What Does Arthritis Feel Like?
Understanding Your Joint Pain
As the most prevalent chronic condition in America, arthritis is most commonly understood as an inflammation of the joints you often experience as you age. The condition typically manifests when your bones rub together more than they should, and your likelihood of developing it depends upon age your genetics, biology, lifestyle, and environmental situation.
What you might not realize is there are over 100 different possible versions of arthritis, each with its own specific markers, symptoms, and ways it can impact your body. However, when it comes to describing what arthritis feels like, you can generally look to the two primary forms of the condition for answers.
This version of arthritis arises when the cartilage that typically encases your joints and prevents them from rubbing together slowly begins to disappear through years of contact. And while it a slow-moving disease that you can combat with exercise, improving your health, and a range of treatments, your bones directly rub against each other. Osteoarthritis simply hurts
That pain can be described in several ways:
Osteoarthritis typically doesn’t appear across every joint in your body all at once. It usually starts in one joint at a time, depending upon the stress you put upon your body. You will feel aches deep in the affected joints, pain that won’t go away without long periods of rest. It’s also a pain that can lie dormant until you engage in too much activity with the affected joint, and then it starts radiating out into your entire body, especially your buttocks, thighs, and groin.
This is the creakiness you might feel when you wake up or sit still for too long.
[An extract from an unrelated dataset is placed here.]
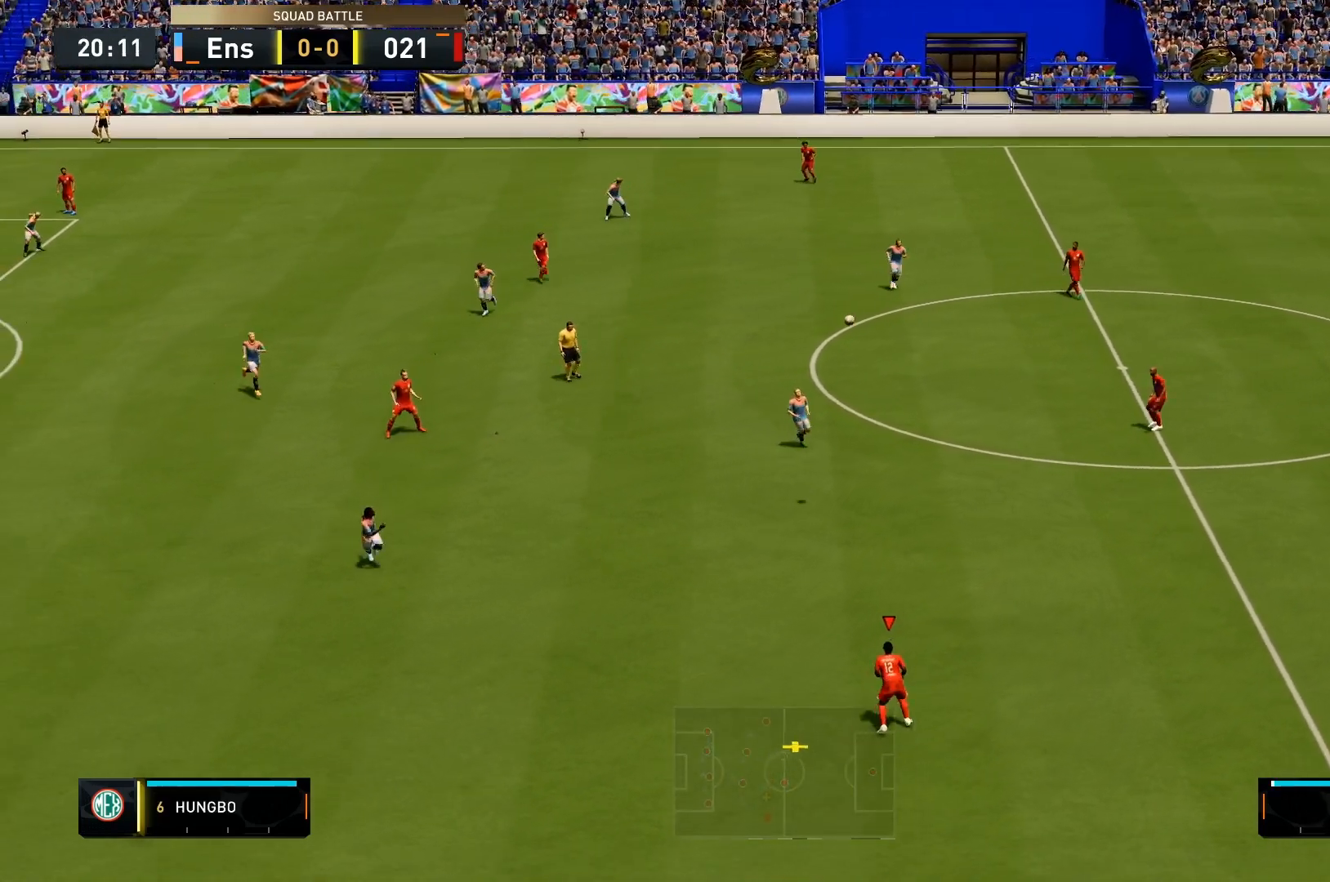
{"buttons": [], "left_stick": "down-left", "right_stick": "center", "events": [[167, "left_stick", "down-left"]]}
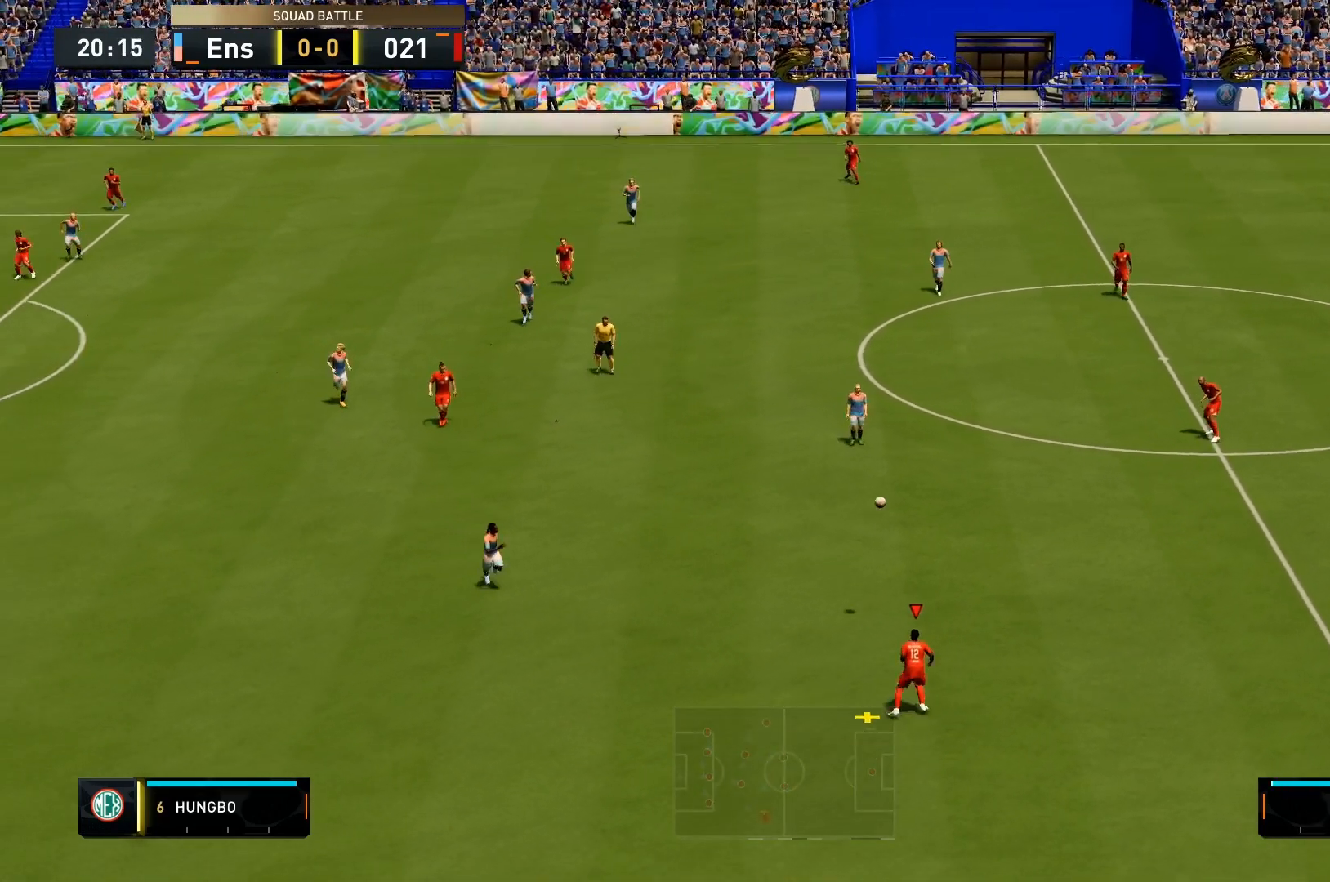
{"buttons": [], "left_stick": "down-left", "right_stick": "center", "events": []}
Thankfully, it does go away after you use your joint again, but it can also affect your gait because of the sharpness you feel in that joint once you start moving.
Depending upon how bad your osteoarthritis becomes, your joints could start changing shape and impacting how you move, which doubles the pain you feel. On one hand, you will experience shooting pains in the joints themselves, and on the other, your body will hurt because you won’t be able to move like you used to do. For example, arthritis in your hands will cause the joints in your fingers enlarge from the friction, while knee arthritis can lead to swelling that causes you to start walking bowlegged.
Often referred to as RA, Rheumatoid Arthritis is an auto-immune disorder that directly attacks your joints, resulting in painful inflammation. People who suffer from the disease report symptoms ranging from feeling flu-ish all the time, complete with all-over aching, to direct joint pain that gets worse with movement. In that way, RA can seem like the inverse of osteoarthritis, and its resulting pains can often be much more debilitating.
While osteoarthritis can create localized swelling, RA inflammation can cause all your joints to swell, making it very painful to move at all for long periods of time. This can regularly include those swollen joints to radiate with heat from the inside out.
The same applies here – osteoarthritis stiffness can be treated with exercise, but joint stiffness from RA can cause your joints to lock up completely, creating pain that courses from your joints and throughout the rest of your body.
Trouble at Your Extremities
Because RA can impact your entire body, it can be especially felt in your hands and feet. Common sensations include the tingling that comes from carpal tunnel syndrome or the painful swelling in the feet from plantar fasciitis.
Whether your arthritis is in the Osteoarthritis or Rheumatoid Arthritis family, the pain you feel will always start with deep-set aches in your joints and move from there. Depending upon your specific arthritis diagnosis, it can radiate, throb, or be shooting in nature, which means your treatments for the pain can differ. We will always recommend paying a visit to your doctor to determine the cause of your joint pain. You want it attended to as quickly and professionally as possible, because no one enjoys having their mobility curtailed from joint pain.